### Required work
Can you reproduce, word for word, the passage of the Georgia dairy article from "Georgia is home" to "since the 1930s."?

### Extracted text

----------------------------------------

Georgia is home to a wide variety of agriculture, including Dairy. With 268 dairy farms producing over 1.34 billion pounds of milk and almost $300 million in gate values annually, dairy is Georgia’s 8th largest agricultural
commodity. The top Georgia counties for dairy production include Macon, Burke, Brooks, Sumter, Putnam, Morgan, Mitchell and Lee – each of which typically produce $10 million or more annually. In fact, Georgia has been an
important commercial dairy producer since the 1930s.
With this established history, let’s look at two industry developments currently impacting risk and insurance for the dairy industry in Georgia:
- RAW Milk Sales in Georgia. The recently enacted ‘Raw Dairy Act’ will allow Georgia dairies to sell raw milk product for human consumption on or after July 1, 2023. Dairies participating must obtain
a license that show their products follow food safety regulations and are produced and labeled ‘Grade A’. Previously raw dairy products were only allowed for animal/pet consumption. This new law could invigorate
the commercial success of smaller dairies which have been impacted by the increasing costs related to competing commercially against larger farms. Of note from a risk management perspective is the potential risk of contamination with
unpasteurized milk products and potential litigation that could result. Should be interesting to observe!

----------------------------------------

### Given data
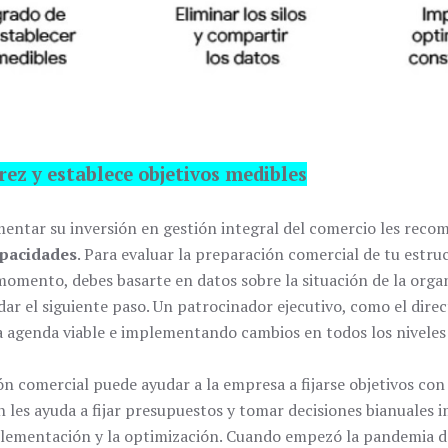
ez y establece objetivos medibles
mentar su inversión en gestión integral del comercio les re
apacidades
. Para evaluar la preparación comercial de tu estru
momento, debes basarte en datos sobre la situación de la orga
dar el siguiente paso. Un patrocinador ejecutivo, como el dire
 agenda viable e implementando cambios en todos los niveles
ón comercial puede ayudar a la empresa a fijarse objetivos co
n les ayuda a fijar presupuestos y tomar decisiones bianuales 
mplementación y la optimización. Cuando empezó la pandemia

----------------------------------------

### Task answer
Georgia is home to a wide variety of agriculture, including Dairy. With 268 dairy farms producing over 1.34 billion pounds of milk and almost $300 million in gate values annually, dairy is Georgia’s 8th largest agricultural
commodity. The top Georgia counties for dairy production include Macon, Burke, Brooks, Sumter, Putnam, Morgan, Mitchell and Lee – each of which typically produce $10 million or more annually. In fact, Georgia has been an
important commercial dairy producer since the 1930s.